A Dancer’s Details: Act 2
Kirti Daya
This four-part series goes behind the scenes of a musical cast member, from the audition process to final stage performance. Join in for a weekly rendition of what happens in between!
We had officially reached the month of the show, and you know what that means! STRESS STRESS and an encore of more STRESS. The atmosphere in the rehearsal room was a mixture of excitement as well as tension as D-Day approached. Our choreographer had reached a level of comfort with us all, meaning she no longer held back in absolutely brutal criticisms of every dance piece. Nobody was safe. She did, however, prefer to generalise criticisms rather than single a dancer out which had its pros and cons. A con is the feeling of not deserving that specific critique but a pro in the sense where it rallied the team together. The team spirit really did stem from a common disappointment in ourselves as well as a drive to do better.

#### Information supplied
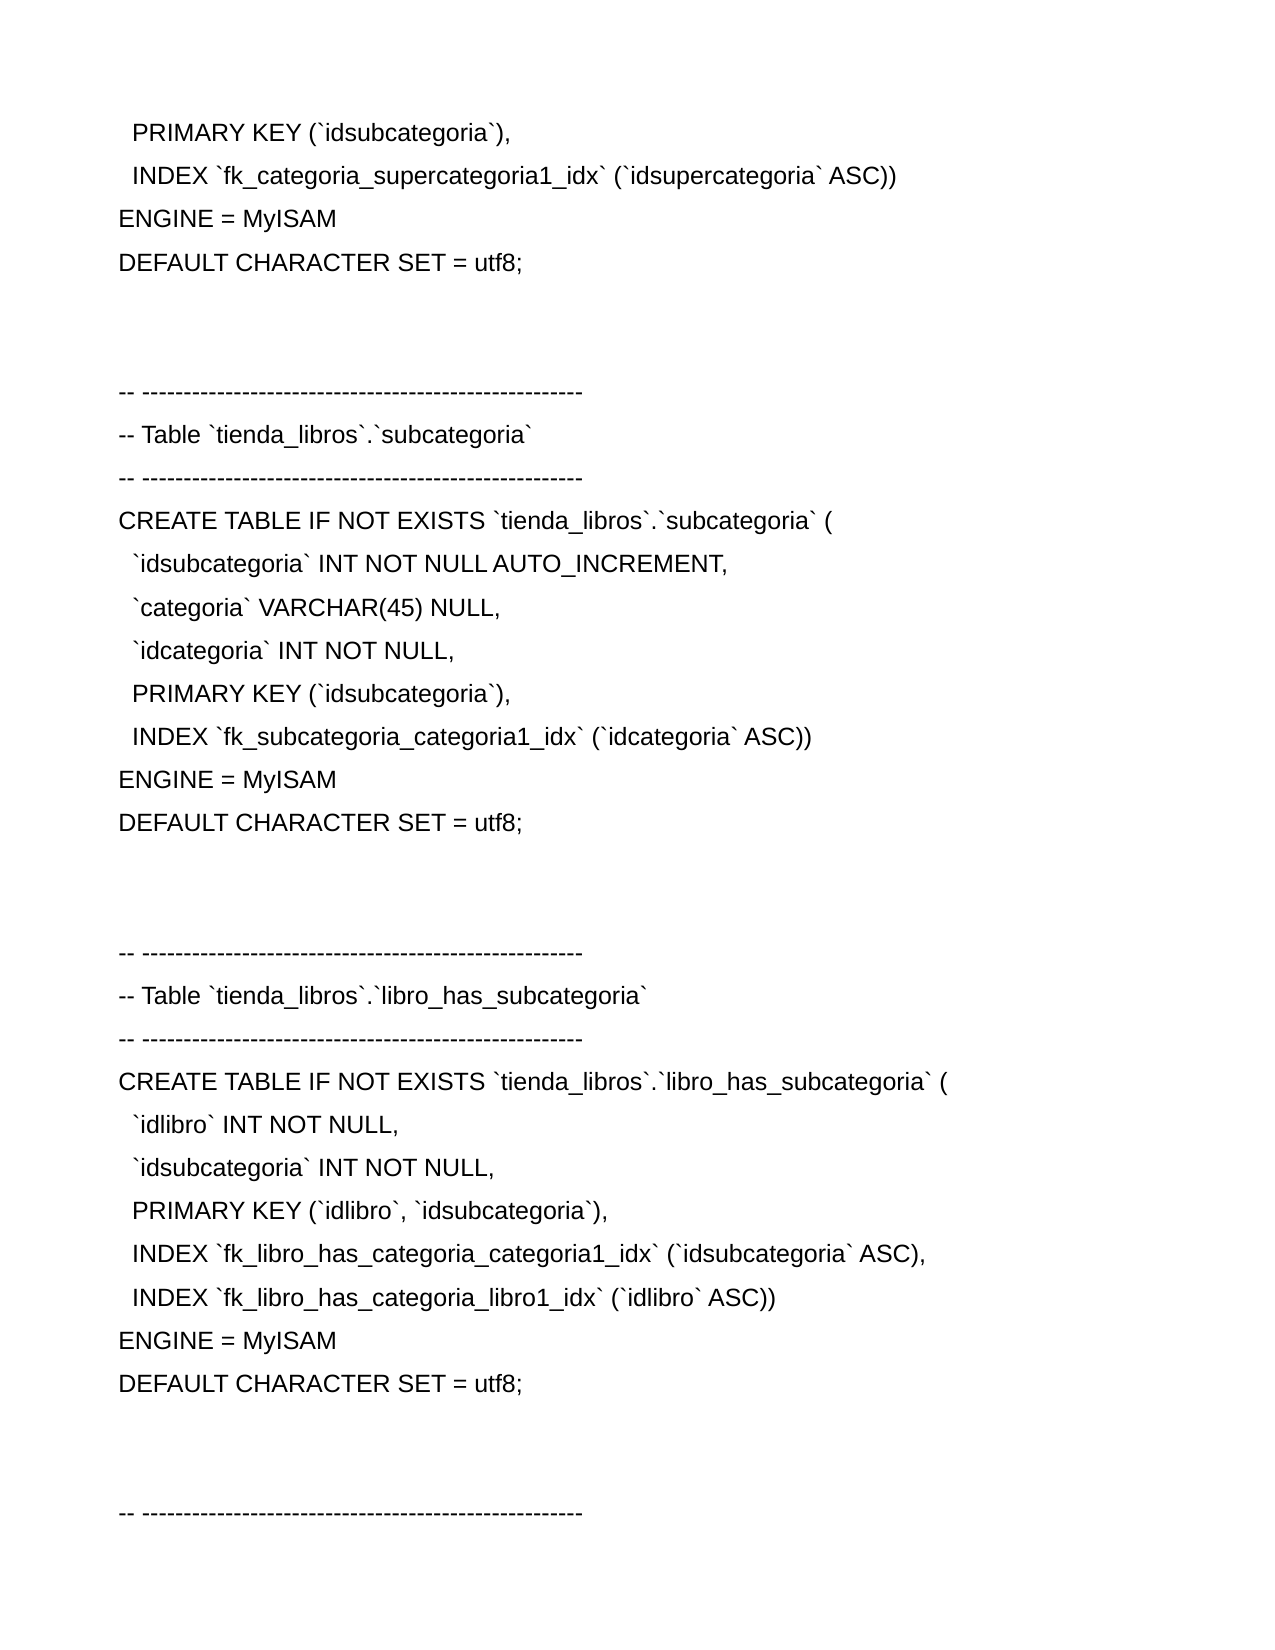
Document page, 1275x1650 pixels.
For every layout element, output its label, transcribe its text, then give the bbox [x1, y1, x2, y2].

text INDEX `fk_categoria_supercategoria1_idx` (`idsupercategoria` ASC)) [118, 161, 1157, 190]
text `idcategoria` INT NOT NULL, [118, 636, 1157, 664]
text CREATE TABLE IF NOT EXISTS `tienda_libros`.`libro_has_subcategoria` ( [118, 1067, 1157, 1096]
text -- ----------------------------------------------------- [118, 463, 1157, 492]
text PRIMARY KEY (`idsubcategoria`), [118, 118, 1157, 147]
text `idsubcategoria` INT NOT NULL, [118, 1153, 1157, 1182]
text `idsubcategoria` INT NOT NULL AUTO_INCREMENT, [118, 549, 1157, 578]
text INDEX `fk_libro_has_categoria_libro1_idx` (`idlibro` ASC)) [118, 1282, 1157, 1311]
text -- ----------------------------------------------------- [118, 1024, 1157, 1052]
text DEFAULT CHARACTER SET = utf8; [118, 1369, 1157, 1397]
text `idlibro` INT NOT NULL, [118, 1110, 1157, 1139]
text PRIMARY KEY (`idlibro`, `idsubcategoria`), [118, 1196, 1157, 1225]
text ENGINE = MyISAM [118, 765, 1157, 794]
text `categoria` VARCHAR(45) NULL, [118, 592, 1157, 621]
text ENGINE = MyISAM [118, 204, 1157, 233]
text -- Table `tienda_libros`.`subcategoria` [118, 420, 1157, 449]
text INDEX `fk_libro_has_categoria_categoria1_idx` (`idsubcategoria` ASC), [118, 1239, 1157, 1268]
text -- ----------------------------------------------------- [118, 937, 1157, 966]
text ENGINE = MyISAM [118, 1326, 1157, 1354]
text -- ----------------------------------------------------- [118, 1498, 1157, 1527]
text DEFAULT CHARACTER SET = utf8; [118, 247, 1157, 276]
text -- Table `tienda_libros`.`libro_has_subcategoria` [118, 981, 1157, 1009]
text CREATE TABLE IF NOT EXISTS `tienda_libros`.`subcategoria` ( [118, 506, 1157, 535]
text PRIMARY KEY (`idsubcategoria`), [118, 679, 1157, 707]
text DEFAULT CHARACTER SET = utf8; [118, 808, 1157, 837]
text -- ----------------------------------------------------- [118, 377, 1157, 406]
text INDEX `fk_subcategoria_categoria1_idx` (`idcategoria` ASC)) [118, 722, 1157, 751]
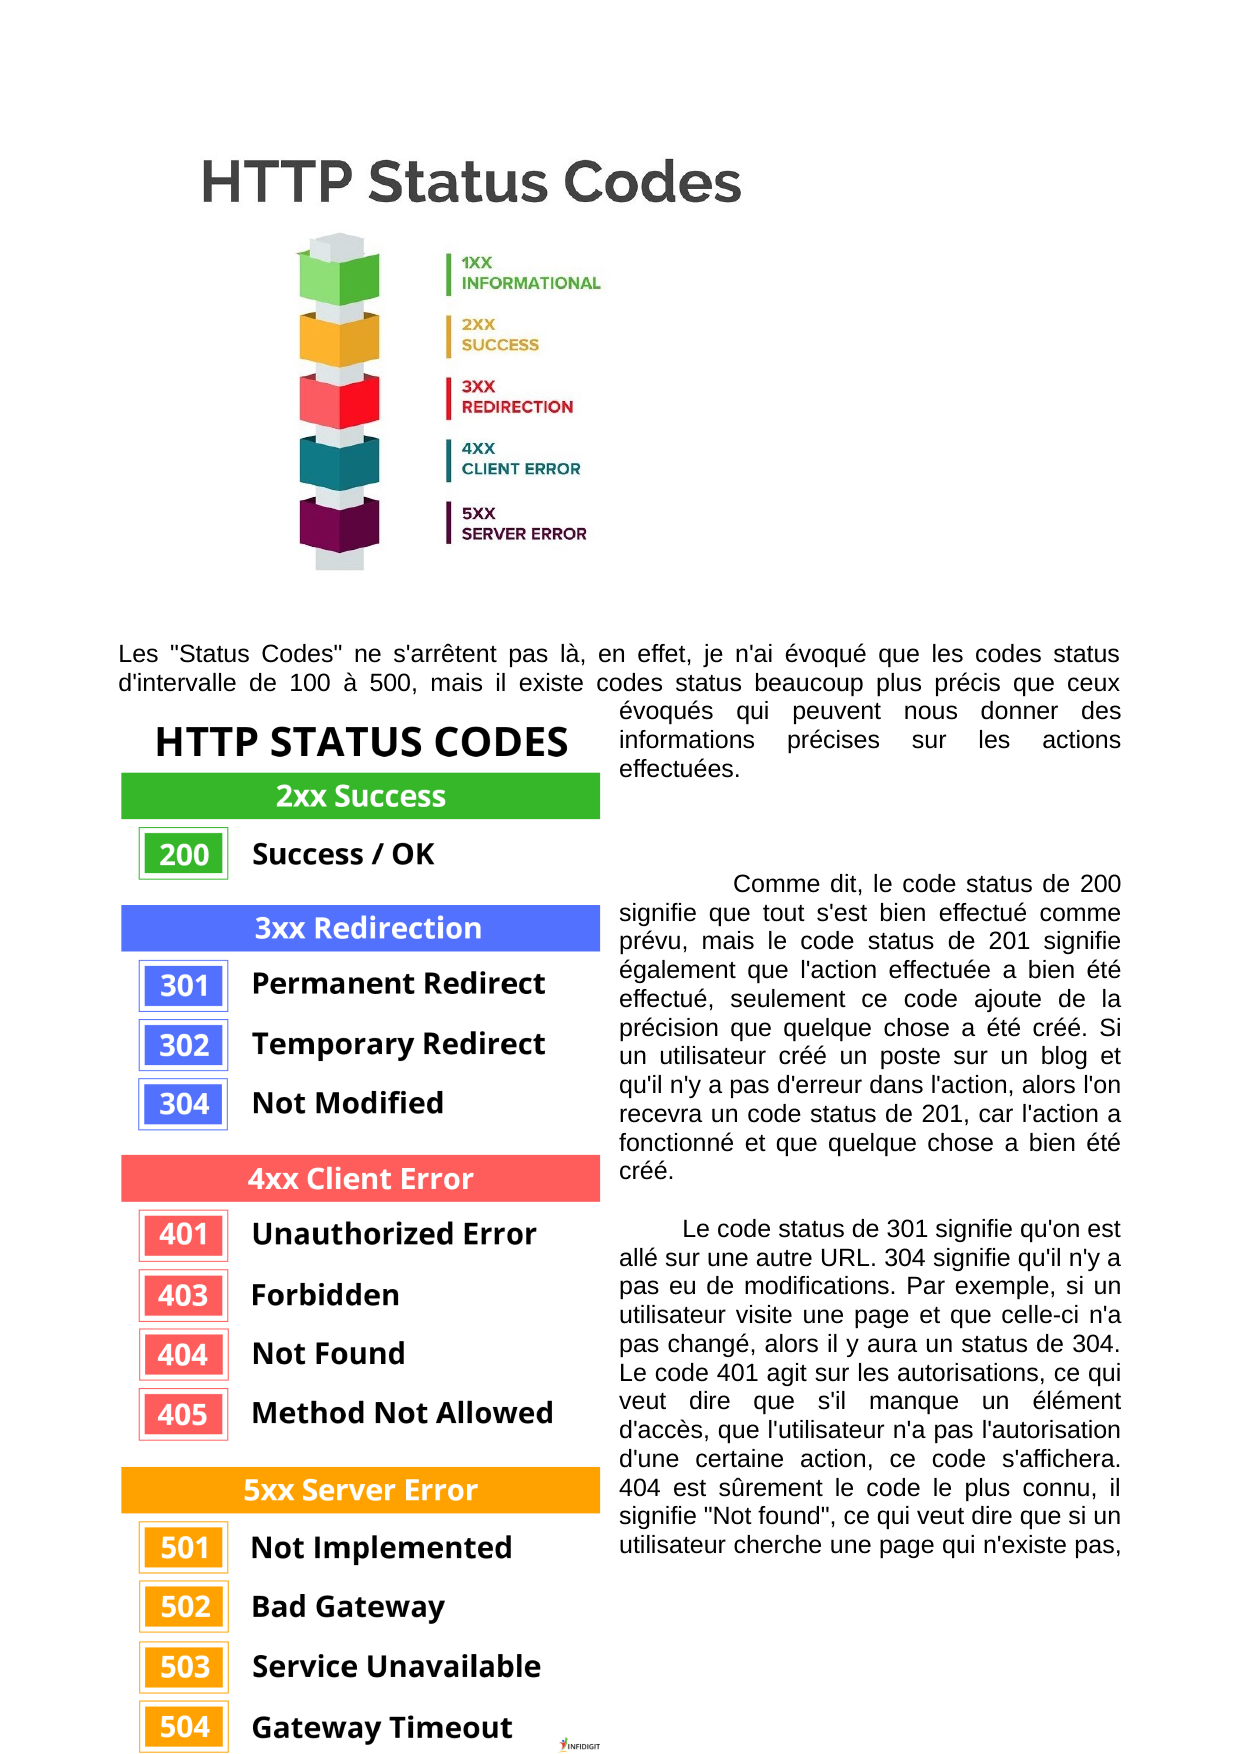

#### Task requirements
**1)** Please print the dancer's rehearsal piece starting at "A Dancer’s Details: Act" and ending at "happens in between!".
**2)** Using the dancer's rehearsal piece, decide whether each statement agrees with it. Answer yes or no and quote the words that settle it. (a) The choreographer preferred to single out individual dancers when criticizing. (b) The series has four parts. (c) The team spirit came from a shared disappointment in themselves.
The records are separate from the dancer's rehearsal piece.

#### Answers for the exercise
**1)**
A Dancer’s Details: Act 2
Kirti Daya
This four-part series goes behind the scenes of a musical cast member, from the audition process to final stage performance. Join in for a weekly rendition of what happens in between!

**2)**
(a) No: "She did, however, prefer to generalise criticisms rather than single a dancer out"
(b) Yes: "This four-part series"
(c) Yes: "The team spirit really did stem from a common disappointment in ourselves"